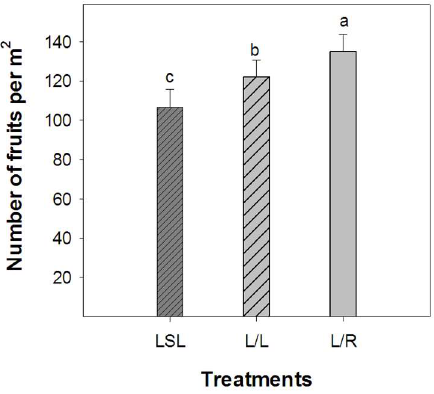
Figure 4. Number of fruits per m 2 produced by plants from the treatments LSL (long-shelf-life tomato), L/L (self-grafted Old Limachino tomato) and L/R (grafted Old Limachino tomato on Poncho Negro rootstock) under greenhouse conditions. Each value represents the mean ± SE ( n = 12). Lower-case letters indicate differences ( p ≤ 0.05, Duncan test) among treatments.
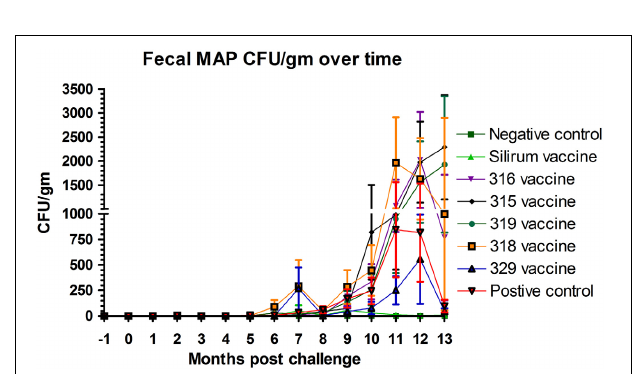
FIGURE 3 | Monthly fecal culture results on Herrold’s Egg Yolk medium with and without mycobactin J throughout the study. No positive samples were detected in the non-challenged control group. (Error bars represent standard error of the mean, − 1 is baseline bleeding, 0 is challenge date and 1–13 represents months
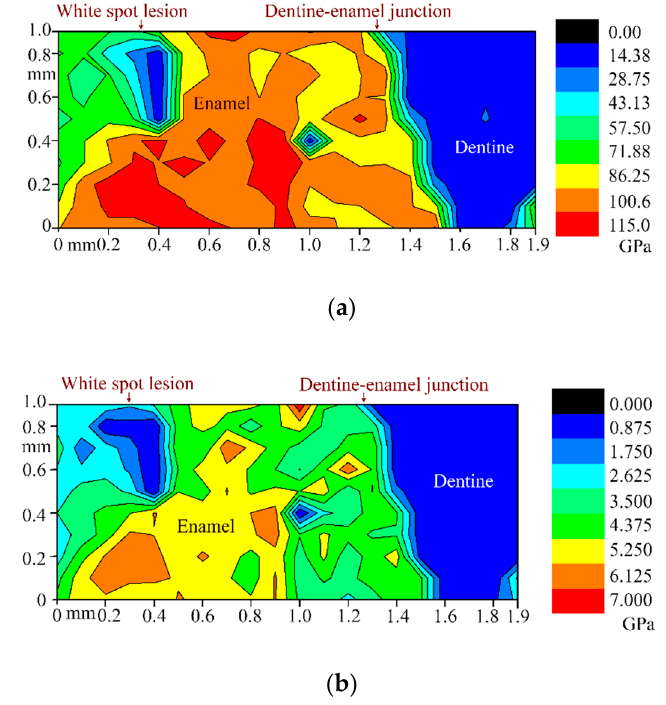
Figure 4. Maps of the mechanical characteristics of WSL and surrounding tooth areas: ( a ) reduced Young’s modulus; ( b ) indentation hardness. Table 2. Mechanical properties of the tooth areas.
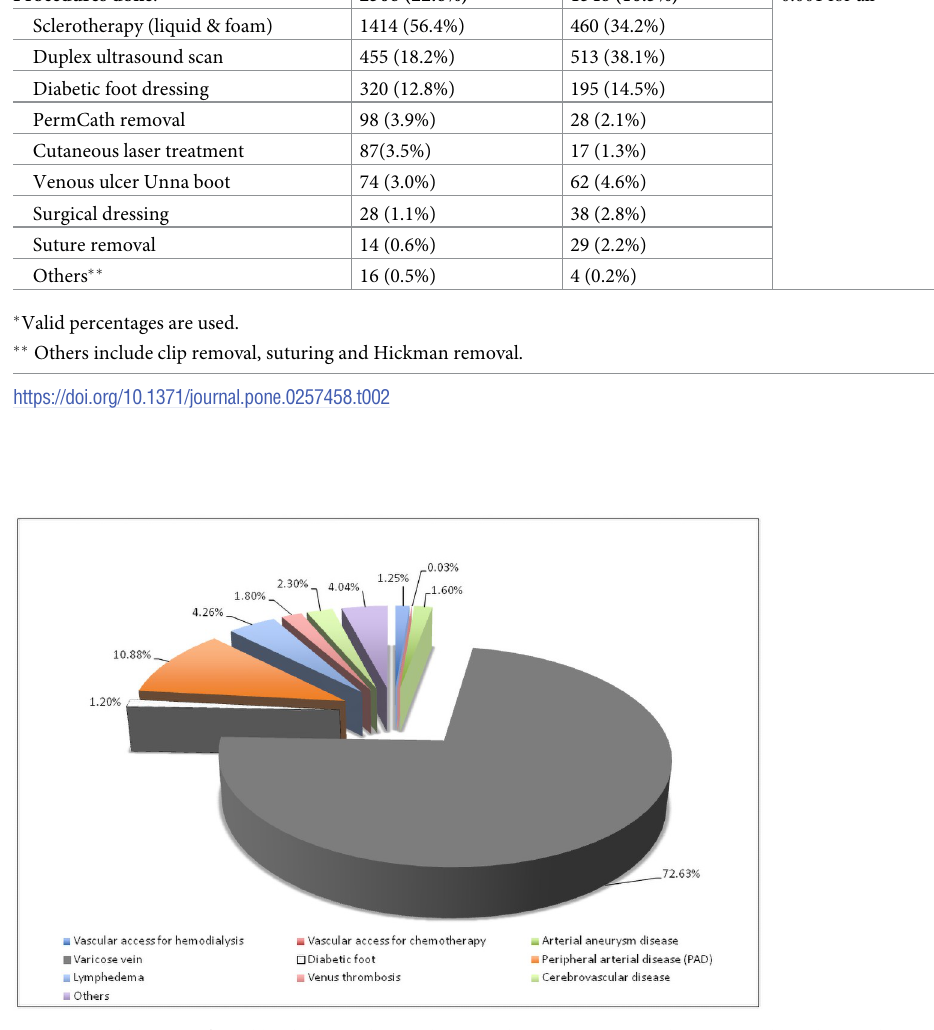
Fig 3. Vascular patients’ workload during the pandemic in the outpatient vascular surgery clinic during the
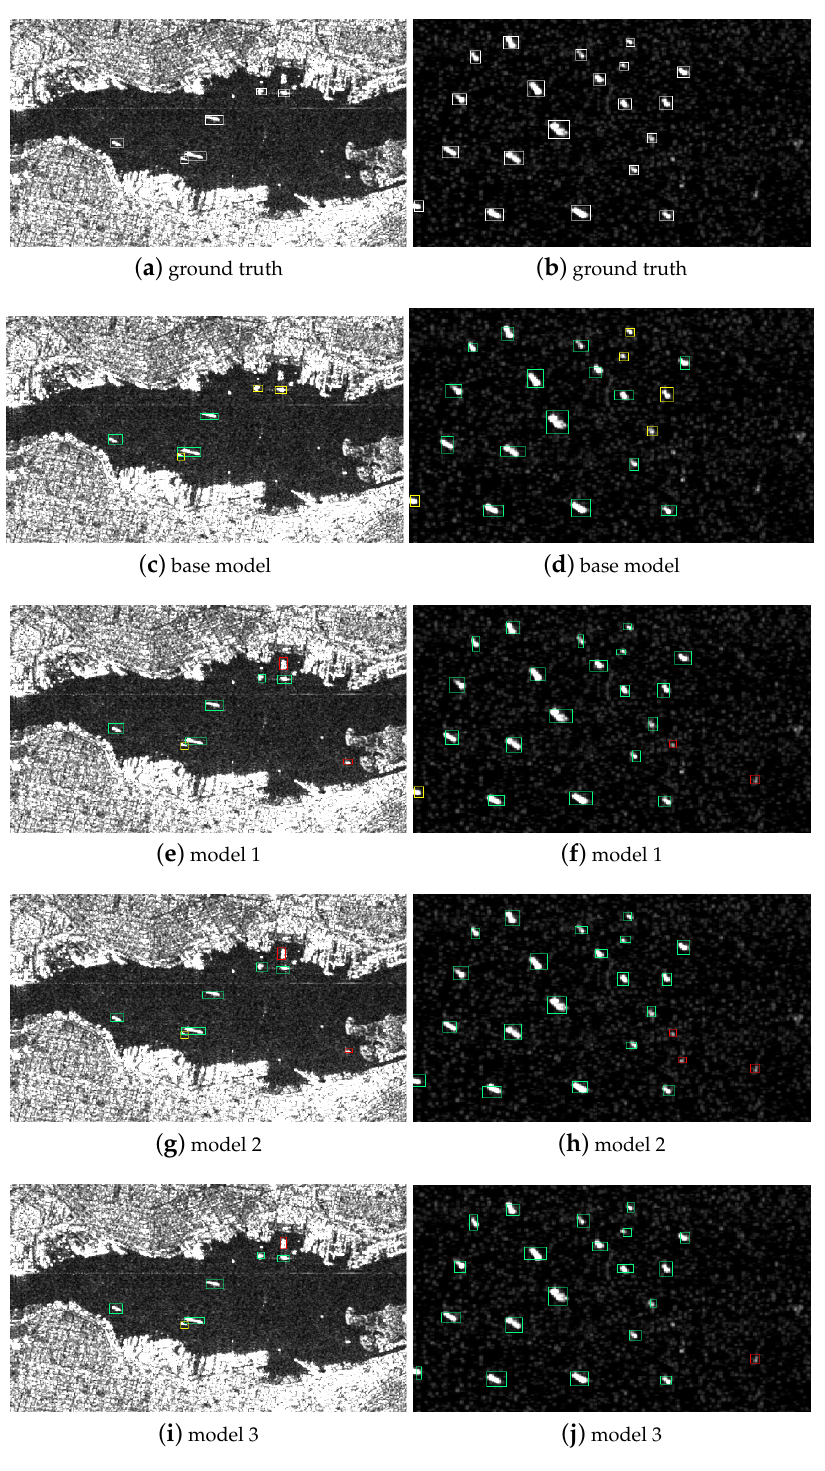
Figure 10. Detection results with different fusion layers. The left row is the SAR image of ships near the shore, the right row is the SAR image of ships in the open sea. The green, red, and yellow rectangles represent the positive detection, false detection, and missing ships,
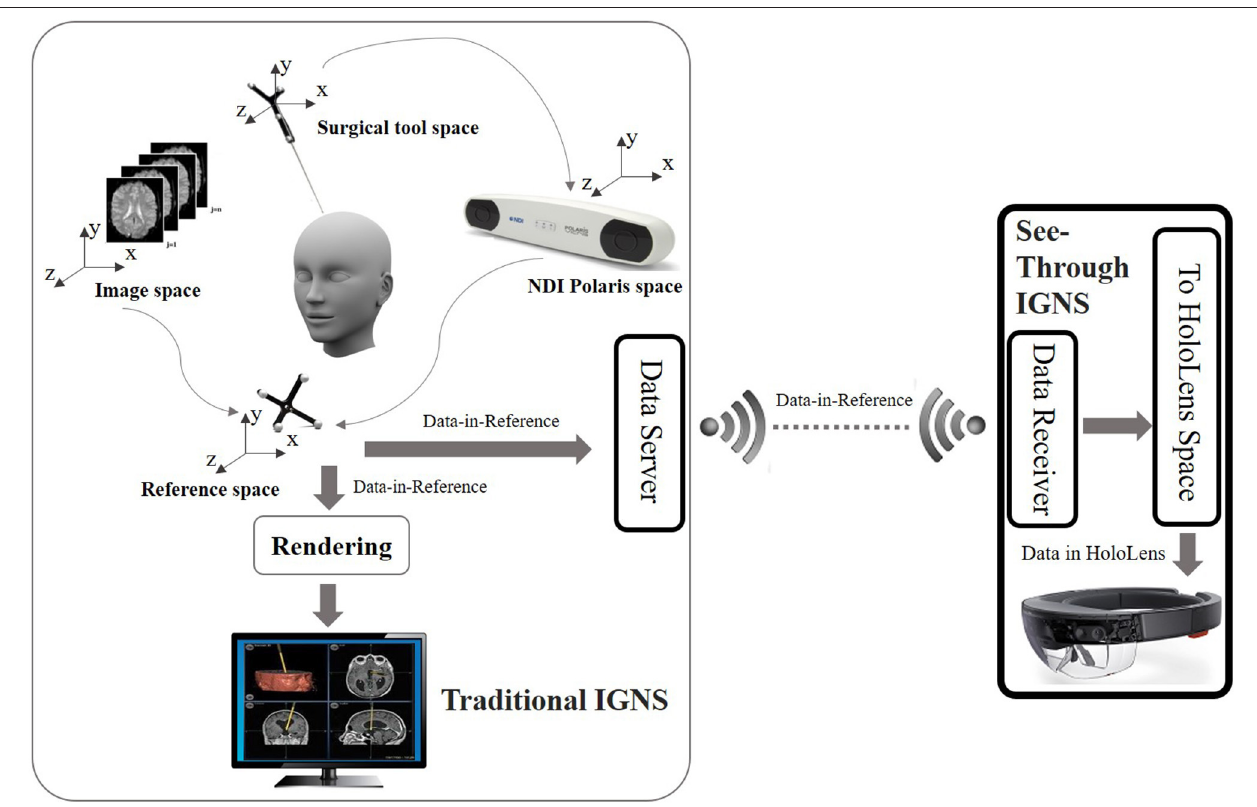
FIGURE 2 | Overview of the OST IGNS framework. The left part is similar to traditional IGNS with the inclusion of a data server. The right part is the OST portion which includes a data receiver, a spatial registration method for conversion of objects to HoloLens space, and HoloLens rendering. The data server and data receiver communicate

* * * *

WHAT THE TASK REQUIRES:
Starting at the line with "FIGURE 3 | Monthly" and stopping at the final line of the material, reproduce each line exactly, both ends included. Leave the pictures out.

SOLUTION:
FIGURE 3 | Monthly fecal culture results on Herrold’s Egg Yolk medium with and without mycobactin J throughout the study. No positive samples were detected in the non-challenged control group. (Error bars represent standard error of the mean, − 1 is baseline bleeding, 0 is challenge date and 1–13 represents months
Figure 4. Maps of the mechanical characteristics of WSL and surrounding tooth areas: ( a ) reduced Young’s modulus; ( b ) indentation hardness. Table 2. Mechanical properties of the tooth areas.
Fig 3. Vascular patients’ workload during the pandemic in the outpatient vascular surgery clinic during the
Figure 10. Detection results with different fusion layers. The left row is the SAR image of ships near the shore, the right row is the SAR image of ships in the open sea. The green, red, and yellow rectangles represent the positive detection, false detection, and missing ships,
FIGURE 2 | Overview of the OST IGNS framework. The left part is similar to traditional IGNS with the inclusion of a data server. The right part is the OST portion which includes a data receiver, a spatial registration method for conversion of objects to HoloLens space, and HoloLens rendering. The data server and data receiver communicate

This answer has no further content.